Depois de desprezar órgãos, governo reforça sua estrutura

Salário dos técnicos de nível superior dobrou e foram abertos concursos

 Quando assumiu, em 2003, o presidente Lula deixou claro o seu desprezo pelas agências reguladoras que, na sua visão, usurpavam poder dos ministérios. O governo demorava anos para indicar diretores para as agências – que, sem quórum, não podiam tomar decisões – e contingenciava suas verbas.

Em 2006, o governo criou a Agência Nacional de Aviação Civil (Anac), nomeando diretores que não entendiam nada de aviação, e ganharam o apelido de “pilotos sem brevê”.

Sobrevieram os desastres – no sentido literal. O “apagão aéreo” desnudou o descontrole sobre o setor. A diretoria da Anac foi inteiramente substituída por técnicos.

“A crise que colocou a Anac na berlinda foi muito útil para mostrar ao governo e à sociedade a importância de levar a sério a engenharia institucional das agências reguladoras”, recorda Lucia Helena Salgado, do Instituto de Pesquisa Econômica Aplicada (Ipea).

“Quando fui convidado, já não havia mais controvérsias sobre se as agências deveriam existir”, diz Ronaldo Sardenberg, presidente da Anatel há dois anos e ministro da Ciência e Tecnologia no governo de Fernando Henrique Cardoso. “Não tive evidência de interferência do governo.”

Obedecendo ao interesse do governo de concentrar o setor em três grandes empresas, a Anatel modificou as regras para permitir que a Oi comprasse a Brasil Telecom. “Sabíamos do interesse do governo, mas o processo foi conduzido de maneira técnica”, garante Sardenberg. “A situação evoluiu de duas operadoras muito grandes e duas médias para três grandes.

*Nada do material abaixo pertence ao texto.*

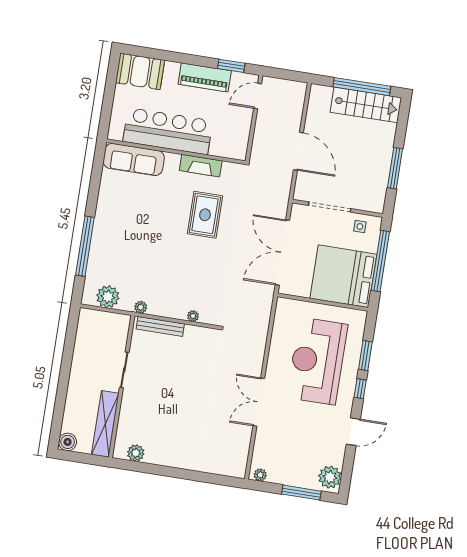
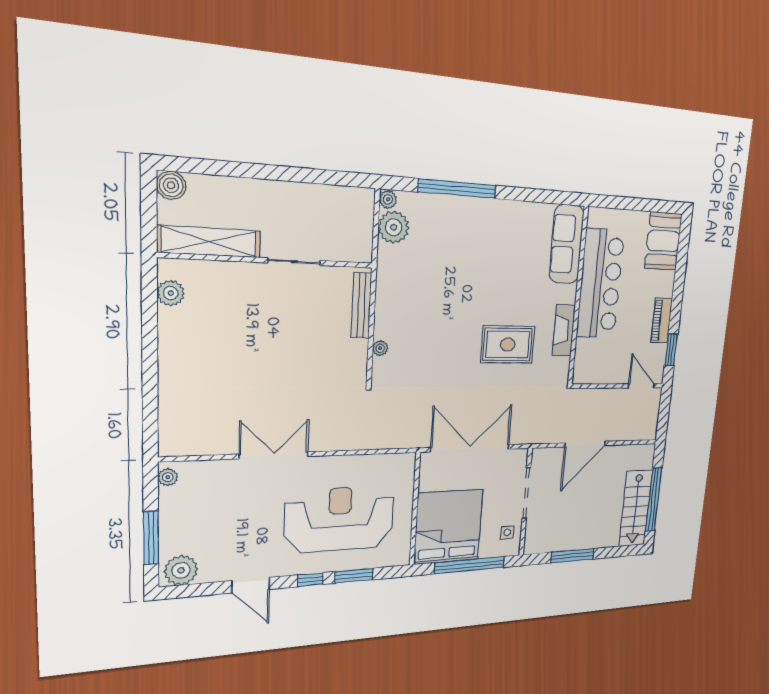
piano: (205, 77) -> (662, 321), width x0.73, depth x0.75
plant: (141, 307) -> (388, 199), moved

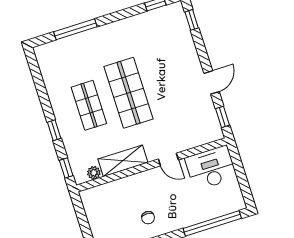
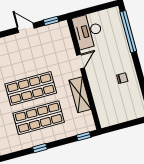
shop shelf: (89, 105) -> (39, 118), width x1.43, depth x1.36
window: (54, 130) -> (40, 148), moved
plant: (94, 173) -> (88, 116), removed

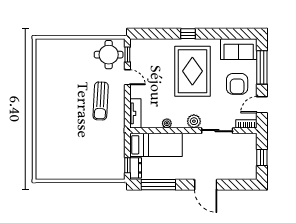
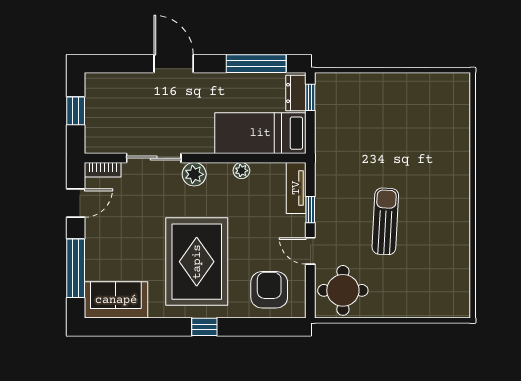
window: (127, 55) -> (310, 210), moved
armchair: (237, 84) -> (269, 290), moved
sun lounger: (101, 101) -> (385, 221), moved

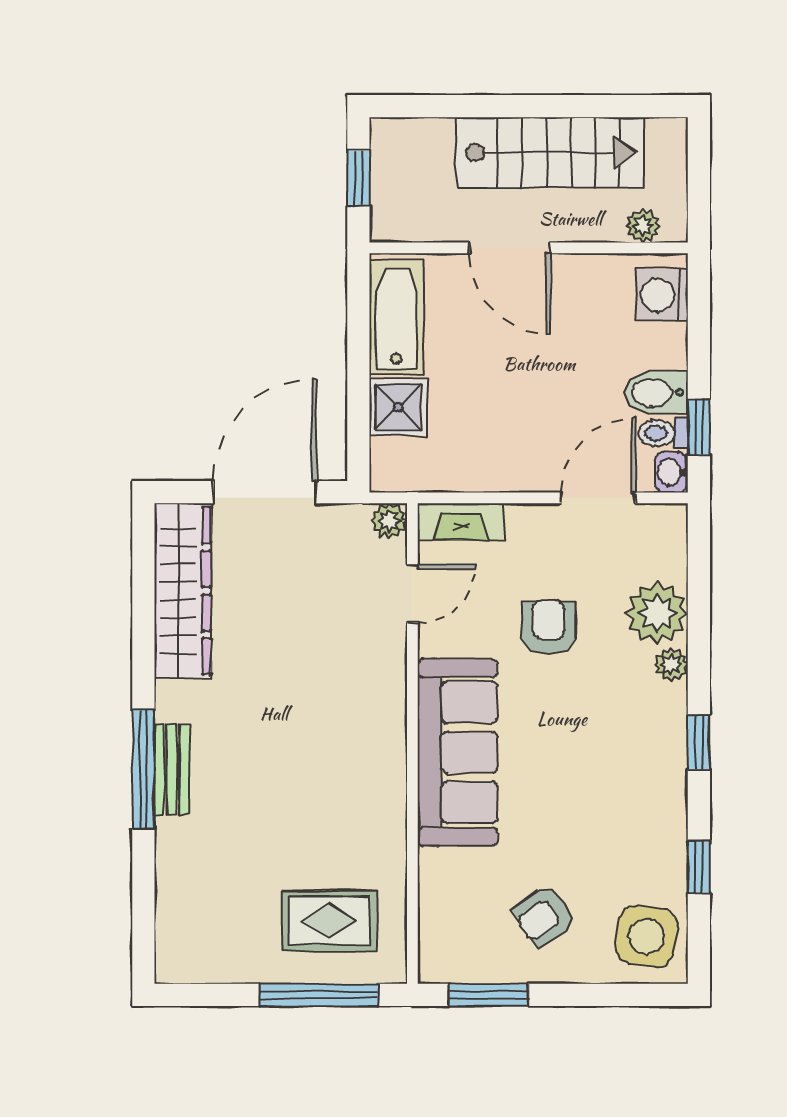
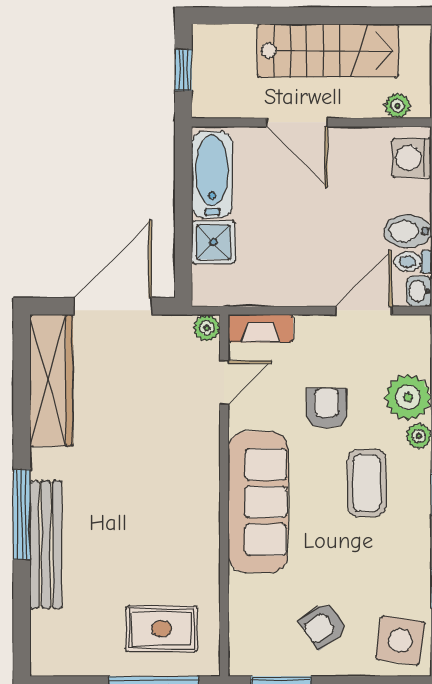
coffee table: (602, 727) -> (367, 483), added
bench: (172, 770) -> (46, 545), width x1.86, depth x1.21

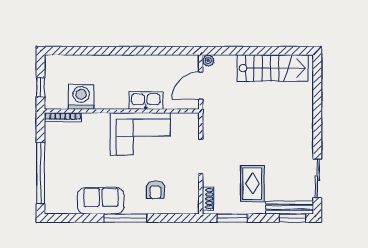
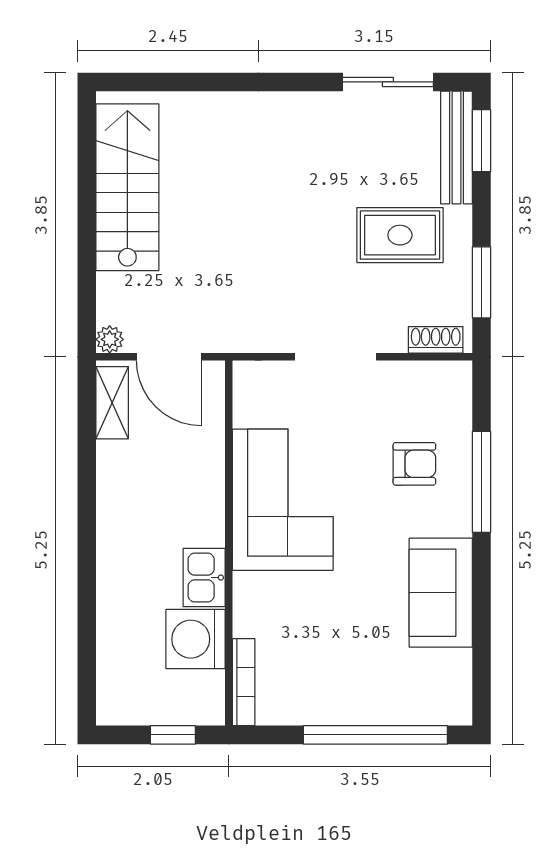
shelving: (181, 62) -> (112, 403), added
kitchen sink: (146, 101) -> (204, 578), moved, width x0.73
window: (125, 218) -> (481, 482), moved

Acho que com isso há mais possibilidade de concorrência.”

A Anatel é acusada de ter sido branda com a Telefônica, cujo serviço de internet Speedy tem apresentado problemas em São Paulo. “A agência deveria ter sido mais proativa”, diz Marcos Pó, do Instituto Brasileiro de Defesa do Consumidor (Idec). Sardenberg defende-se dizendo que desde julho de 2008 abriu seis processos administrativos contra a empresa.

Jerson Kellman, que dirigiu a Aneel entre 2005 e 2008, é outro exemplo de indicação apartidária: ele havia sido presidente da Agência Nacional de Águas entre 2001 e 2004, no governo FHC. Sofreu com o descaso do governo: “Ficamos quase um ano só com três diretores”. Mas também garante que nunca sofreu pressões do governo.

Do orçamento de R$ 381 milhões da Anatel em 2008, R$ 354 milhões foram realizados. “Não é suficiente”, diz Sardenberg. Para este ano, o orçamento da agência é de R$ 560 milhões, mas ela espera receber R$ 420 milhões. Já Nelson Hubner, diretor-geral da Aneel, diz que não gastará todos os R$ 365 milhões arrecadados com a taxa na conta de luz destinada à agência. No ano que vem, esses encargos serão revistos.

Os salários dos técnicos de nível superior das agências dobraram no governo Lula, para em torno de R$ 10 mil. Isso tem diminuído sua cooptação pelas empresas dos setores respectivos. Têm sido abertos concursos para centenas de vagas.

O projeto de lei que tramita na Câmara torna cada agência uma unidade orçamentária. Para o deputado Ricardo Barros (PP-PR), relator do projeto, isso lhes dará independência financeira em relação aos ministérios aos quais estão vinculadas.

Ao lado da autonomia, a transparência é outro conceito-chave. Ao contrário da Aneel, cujas sessões são transmitidas pela internet, a Anatel se reúne a portas fechadas. Segundo Sardenberg, isso se deve à lei, que preserva o sigilo comercial das empresas.

Lucia Helena, membro do Conselho Administrativo de Defesa Econômica (Cade) entre 1996 e 2000, discorda: “O sigilo pode ser preservado em reuniões abertas, criando-se uma versão pública e outra confidencial dos relatórios. Todas as reuniões do Cade são públicas e nunca vazou informação.”